**WHAT IS NEEDED**.
Translate this sentence from the Spark SQL thread into Spanish: "I need to fetch the month from a date which is given as a string."

**DOCUMENT SEGMENT**.
┌──
Creating User Defined Function in Spark-SQL

I am new to spark and spark sql and i was trying to query some data using spark SQL.
I need to fetch the month from a date which is given as a string.
I think it is not possible to query month directly from sparkqsl so i was thinking of writing a user defined function in scala.
Is it possible to write udf in sparkSQL and if possible can anybody suggest the best method of writing an udf.
You can do this, at least for filtering, if you're willing to use a language-integrated query.
For a data file dates.txt containing:
one,2014-06-01
two,2014-07-01
three,2014-08-01
four,2014-08-15
five,2014-09-15
You can pack as much Scala date magic in your UDF as you want but I'll keep it simple:
def myDateFilter(date: String) = date contains "-08-"
Set it all up as follows -- a lot of this is from the Programming guide.
val sqlContext = new org.apache.spark.sql.SQLContext(sc)
import sqlContext._
// case class for your records
case class Entry(name: String, when: String)
└──
**PROVIDED INFORMATION**.
┌──
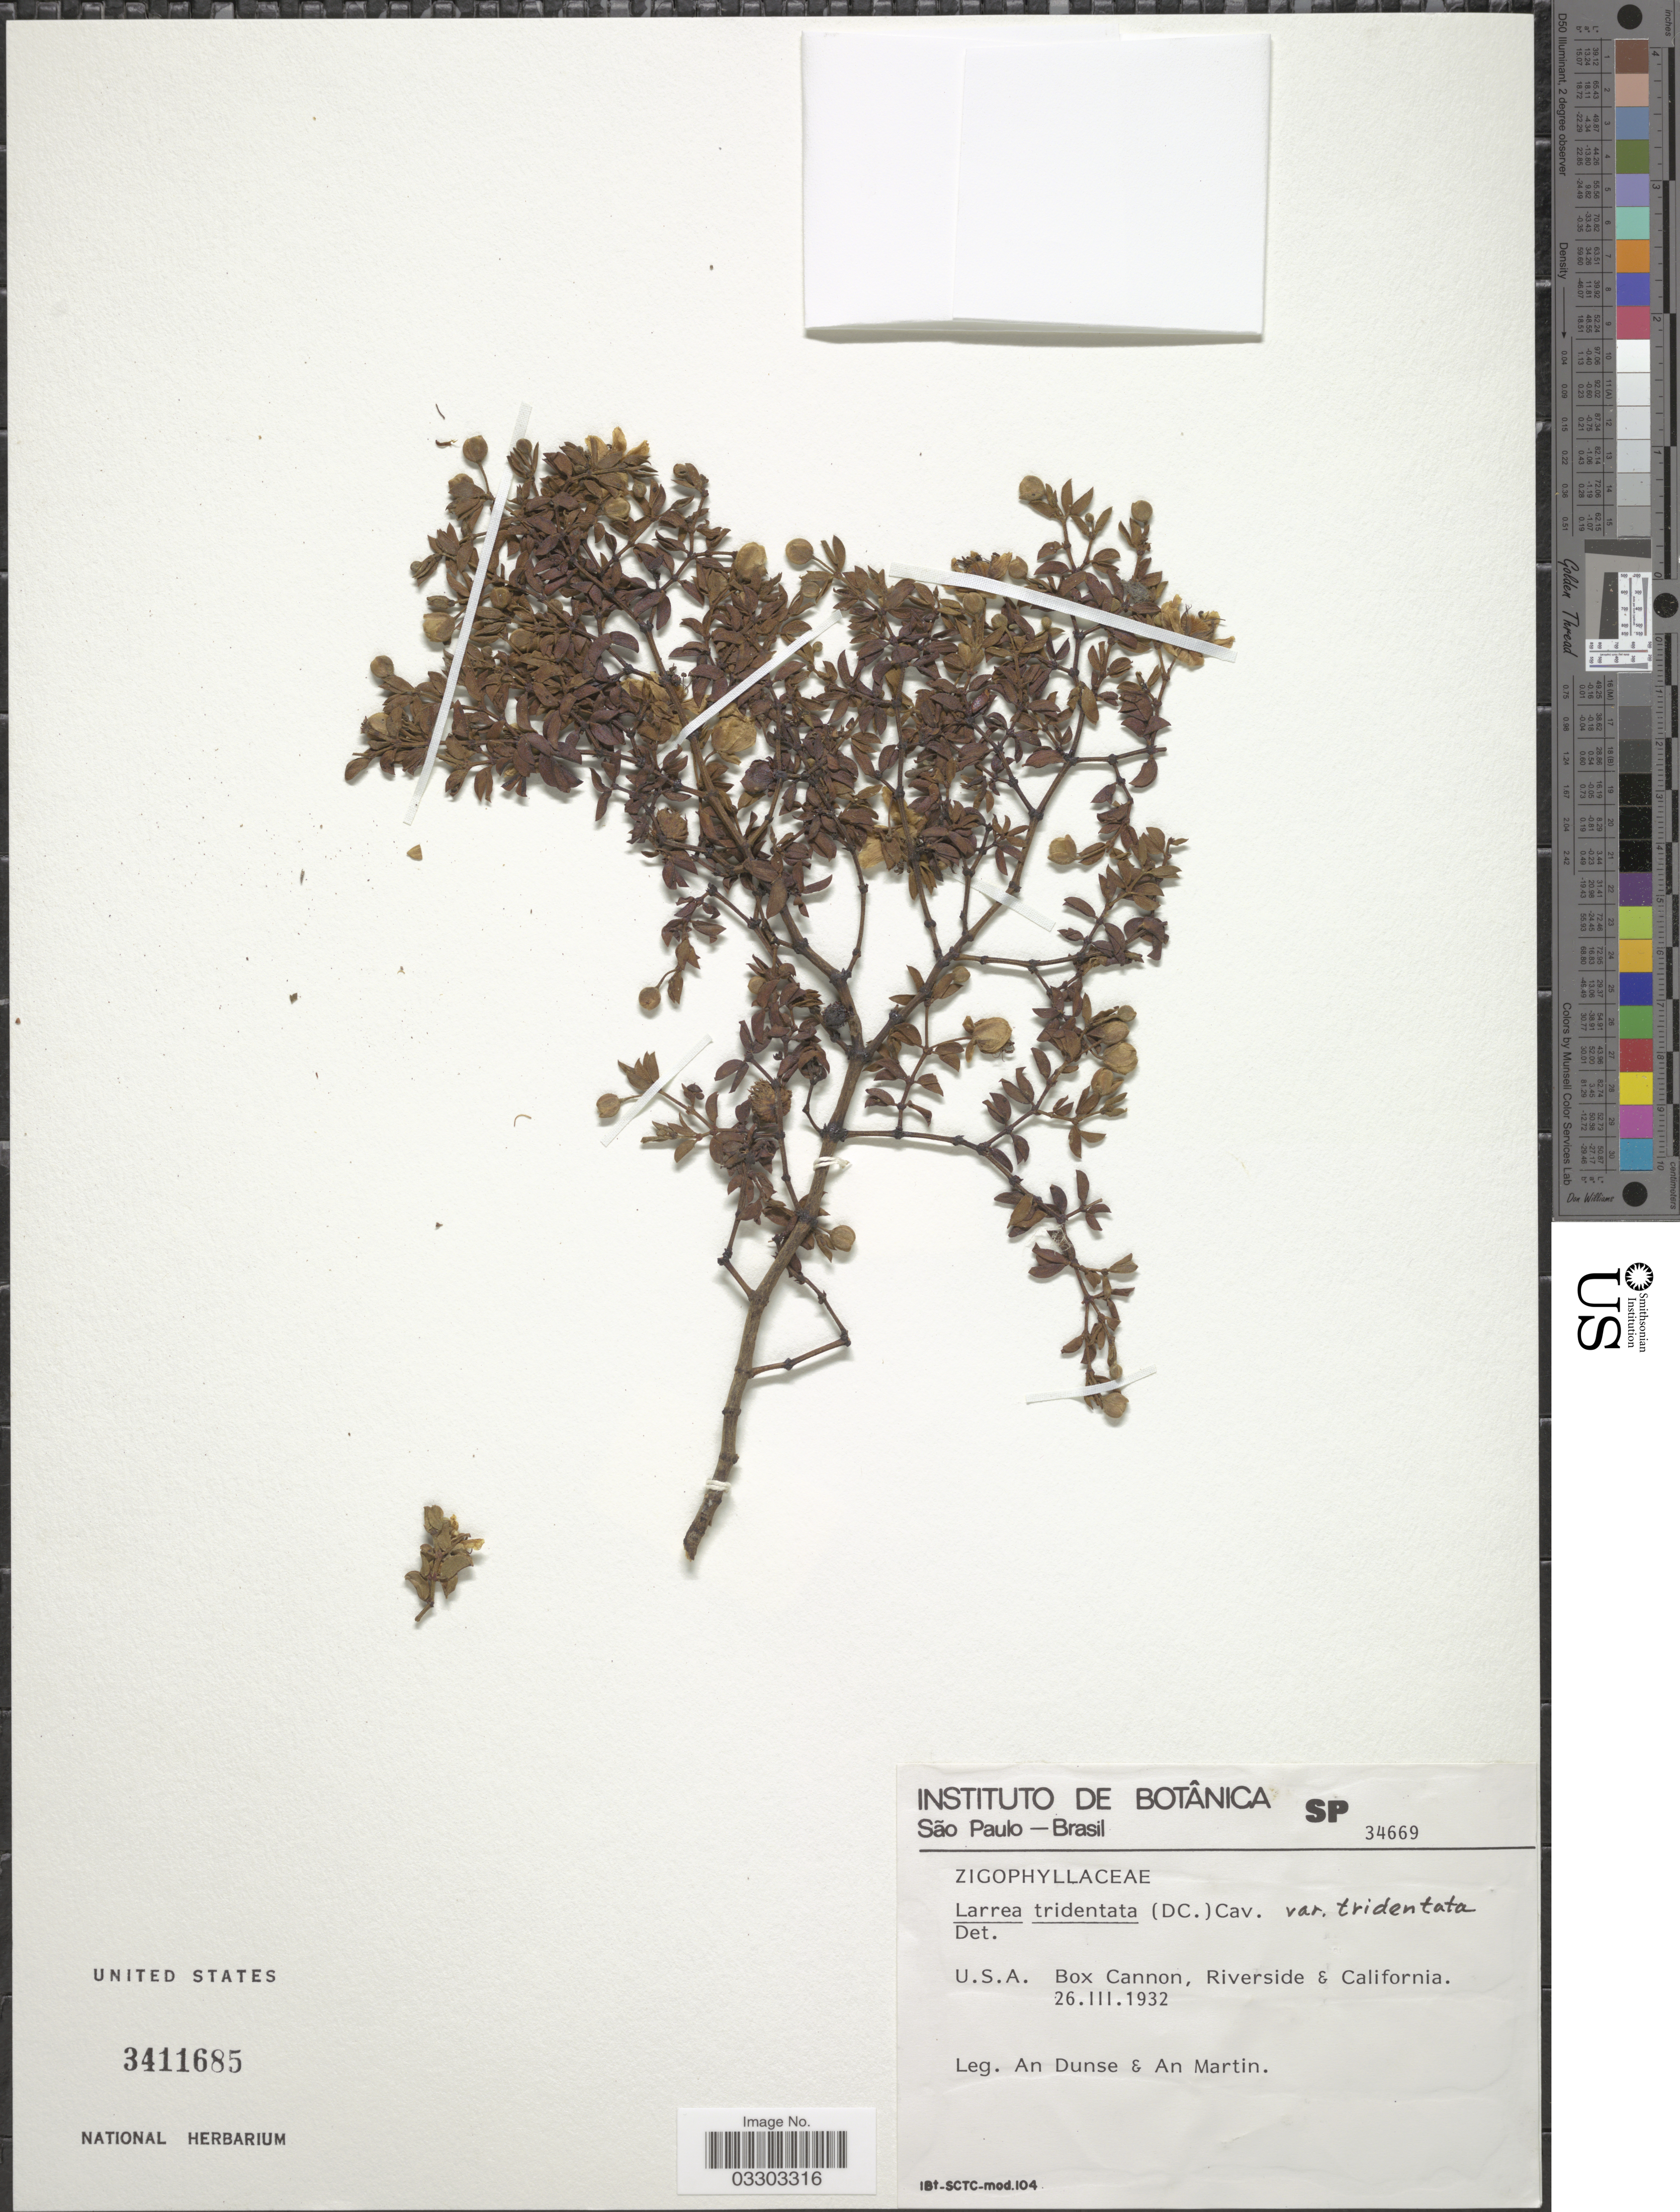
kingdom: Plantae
└──
┌──
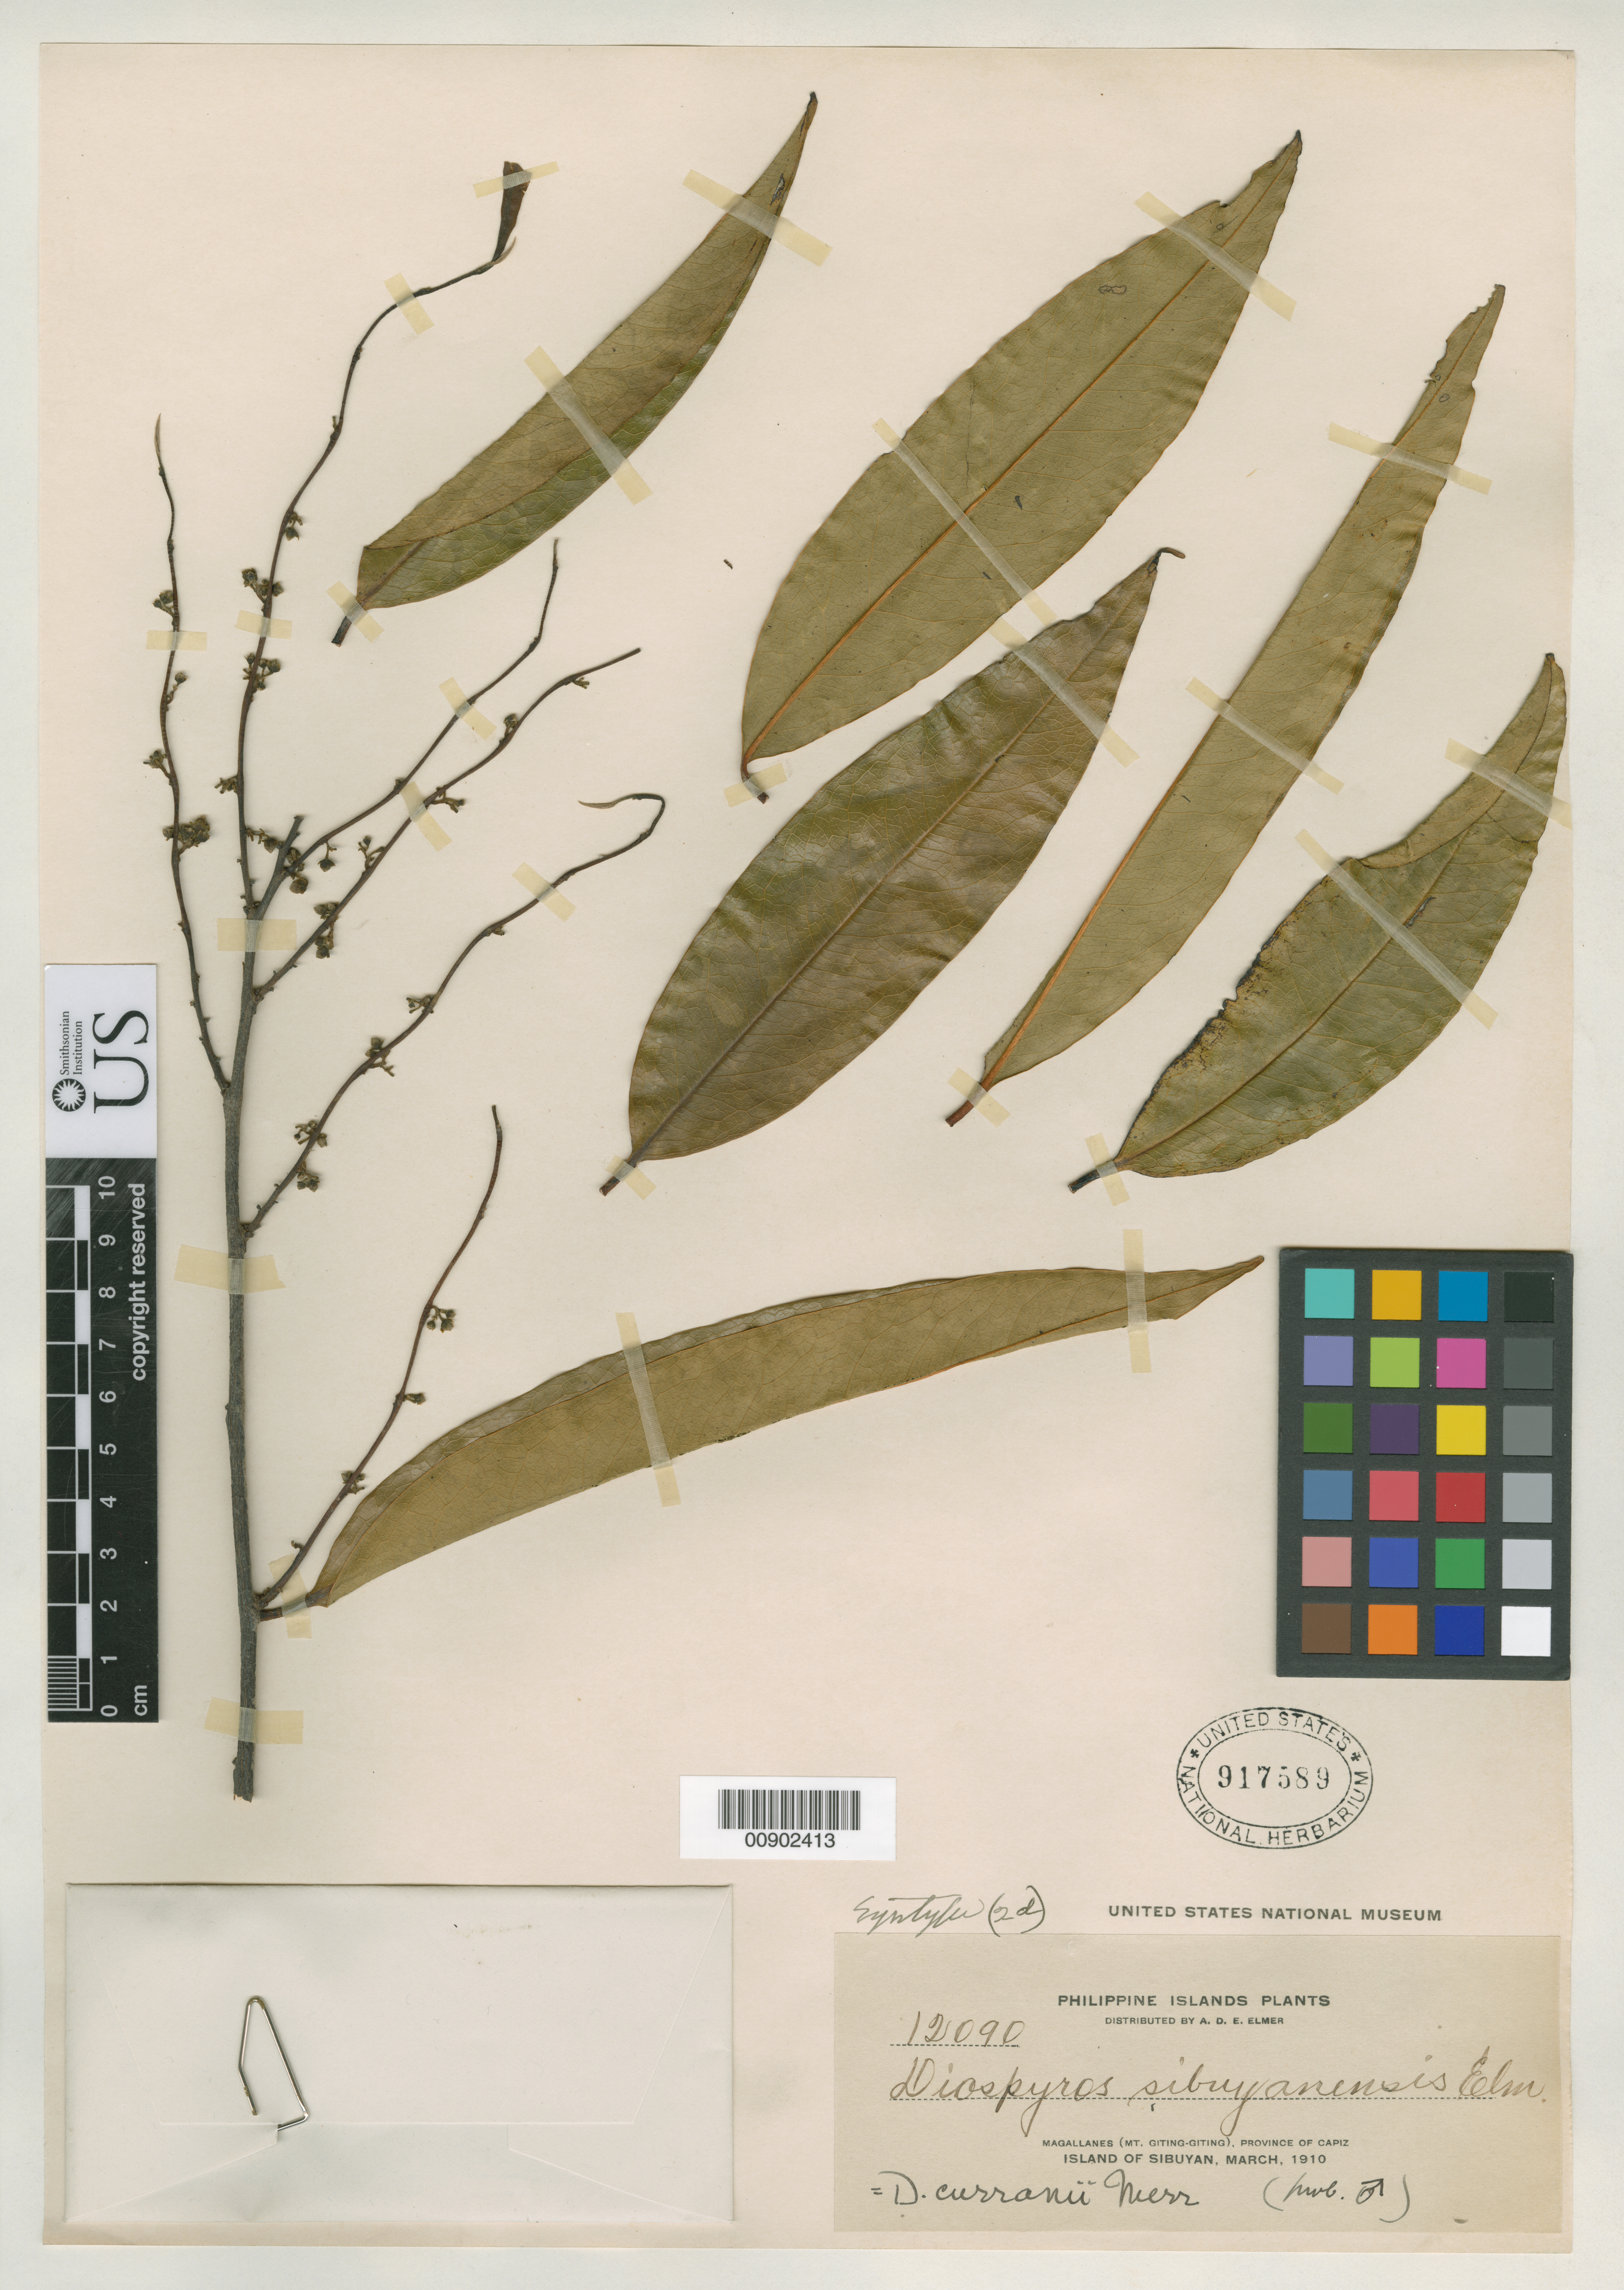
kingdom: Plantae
└──
**FINAL ANSWER**.
Necesito obtener el mes de una fecha que viene dada como una cadena.